Thursday 29 November 2007

Weakness of HL7V3.0

Administrative Overhead: The version 2.x has very simple administrative process than Version 3. Modifications to 2.x standard are done easily by editing the change into the appropriate word processing document. In Version 3 changes need to be done to the computerized models, and the downstream consequences in the message structures need to be taken care of. This disparity comes into focus especially when introducing small changes into existing interfaces.

Message Size: The usage of XML as ITS and the adoption of ebXML as the wrapping mechanism for HL7V3.0 messages increased the message size hugely compared to a HL7V2.X message. The two layered wrappers consisting of ebXML wrapper and HL7 wrapper with duplicate elements contributed to the size.

Technological Barriers: HL7V3.0 has been built on RIM a decision which has been made in 1996. Technological changes and new architectural patters e.g. SOA make RIM which uses for e.g. UML look like a legacy hangover. The level of extensibility of RIM with well-designed ontologies for functions like computerized decision support which came with advances in clinical research is unknown and undefined.
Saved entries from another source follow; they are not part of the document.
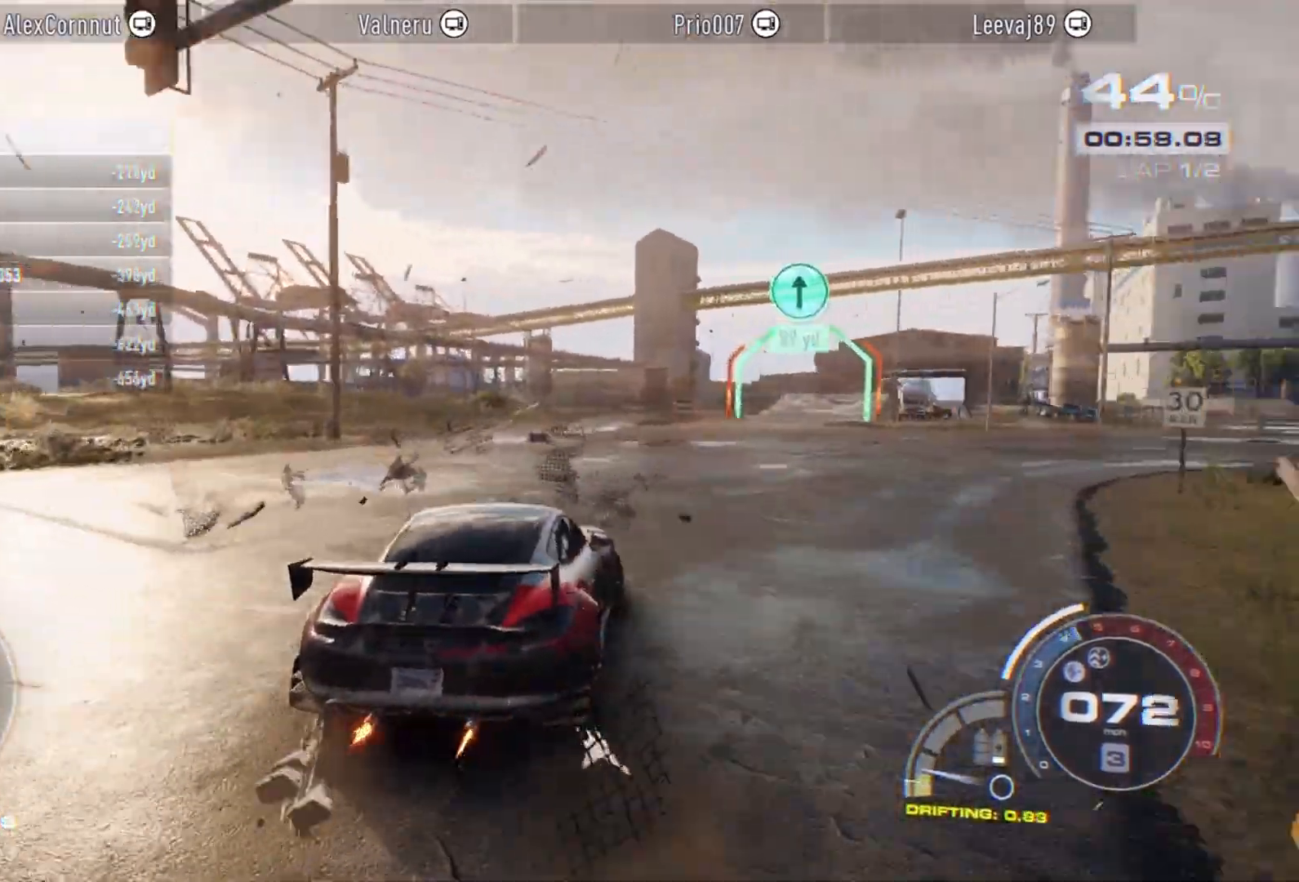
{"buttons": ["A", "R2"], "left_stick": "left", "events": [[17, "left_stick", "right"], [183, "left_stick", "center"], [217, "R1", "down"], [317, "R1", "up"], [383, "A", "down"], [400, "left_stick", "left"]]}
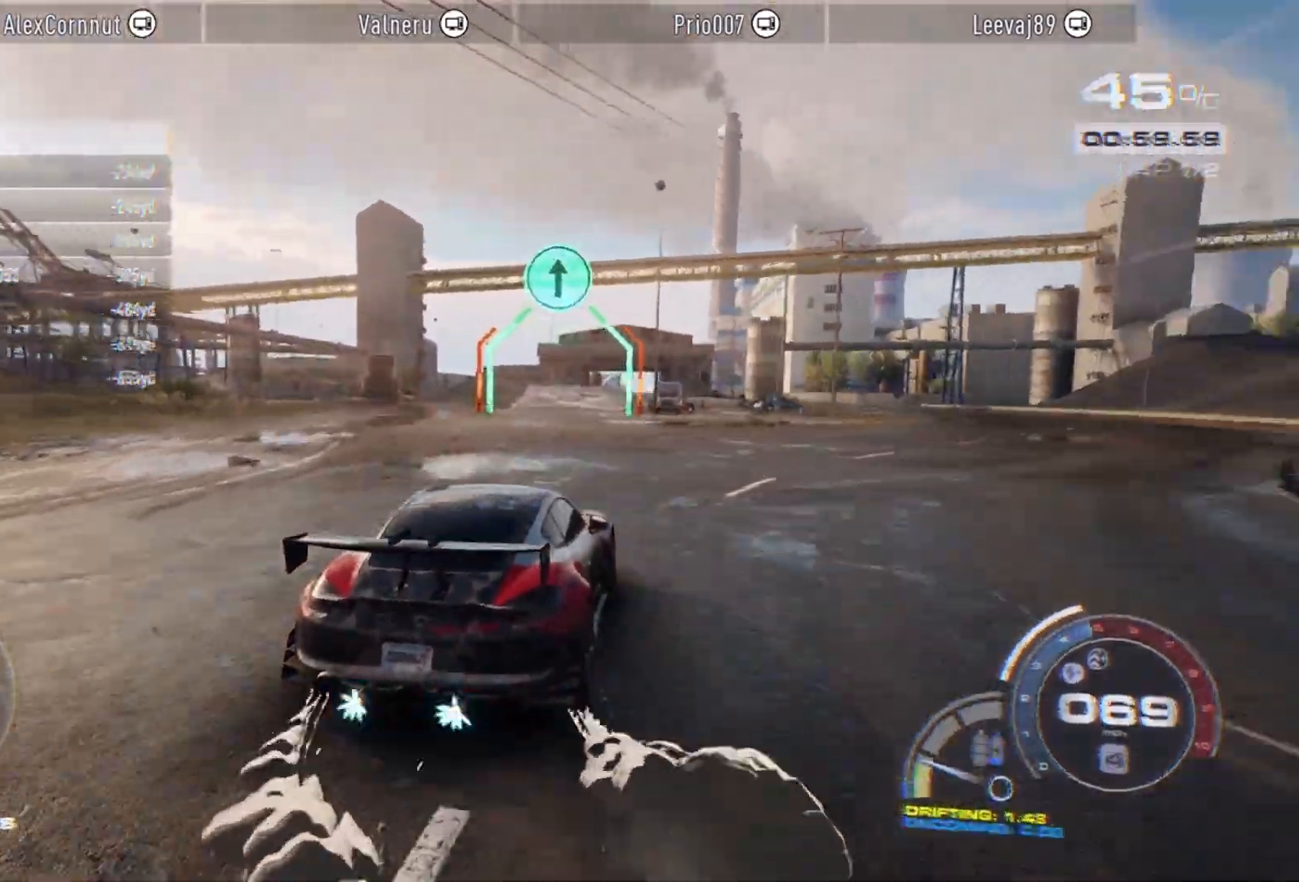
{"buttons": ["A", "R2"], "left_stick": "center", "events": [[167, "left_stick", "center"], [350, "left_stick", "left"], [483, "left_stick", "center"]]}
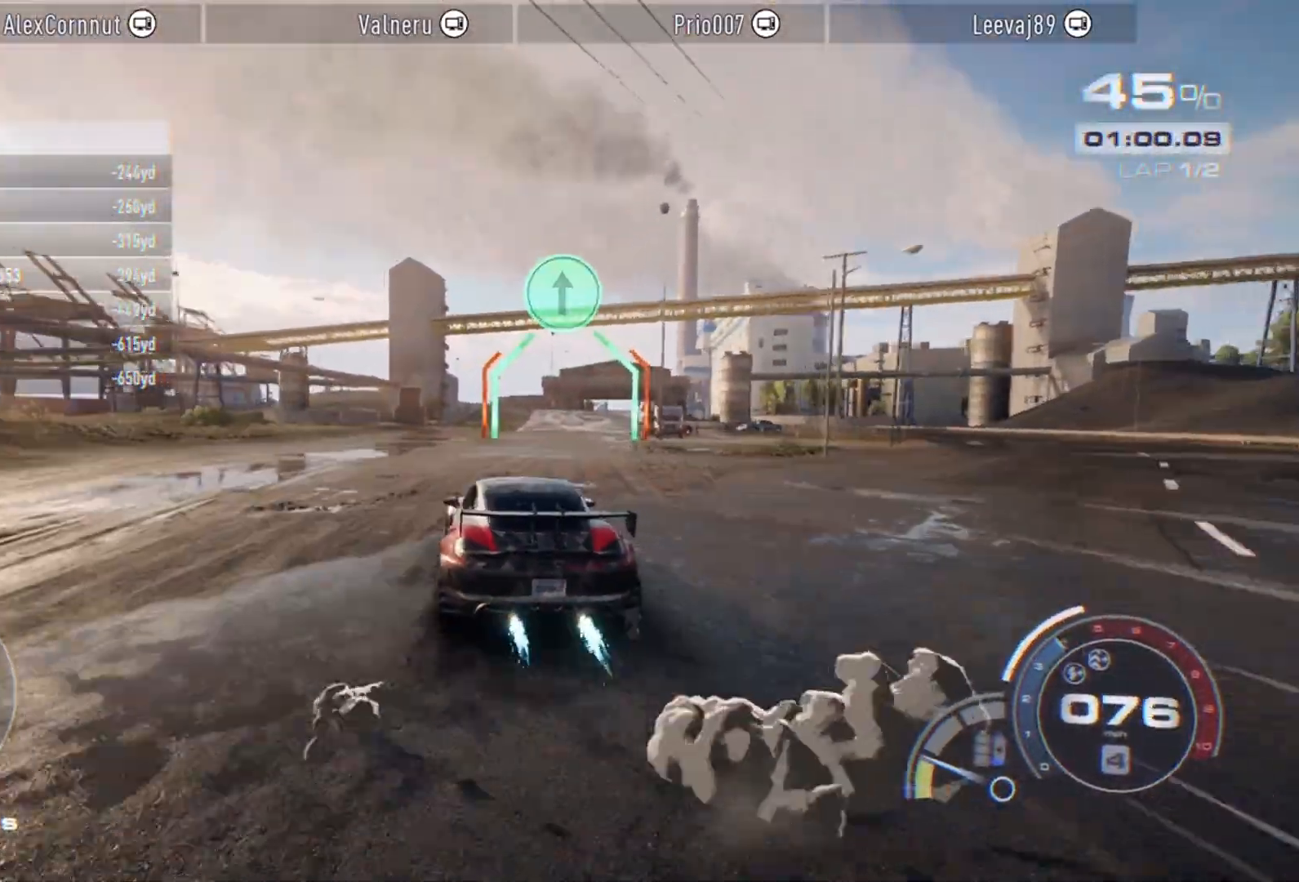
{"buttons": ["A", "R2"], "left_stick": "right", "events": [[100, "left_stick", "right"], [233, "left_stick", "center"], [433, "left_stick", "right"]]}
Learning Curve: There is a very steep learning curve in understanding HL7V3.0 and there are no standard implementation and deployment guides available for starters. They need to traverse through the documentation available on HL7V3.0 site and the structure of documentation adds further complexity to the understanding of Version 3.0.

Inadequate RIM: The HL7 RIM contains an ad hoc mixture of health-specific concepts and domain-independent concepts. There are no classes to represent key clinical concepts such as 'diagnosis', 'problem' etc .HL7 proponents would argue that it is indeed possible to represent 'problems', 'diagnoses', etc. using RIM components. This may well be the case, by using suitable values of codes etc, but the general view of this is that HL7 RIM is far too abstract to provide a useful basis for the specification of health event summaries,


Multiple Tools: Multiple tools are used to design and build HL7V3.0 message specifications. For example the RIM is defined using UML, D-MIM and R-MIM using Visio, HMD using Rose Tree and the messages are in XML. The story boards are in formal English language and the application roles, triggers and interactions are in a PubDB. The usage of different tools in designing and publishing message specifications is expensive.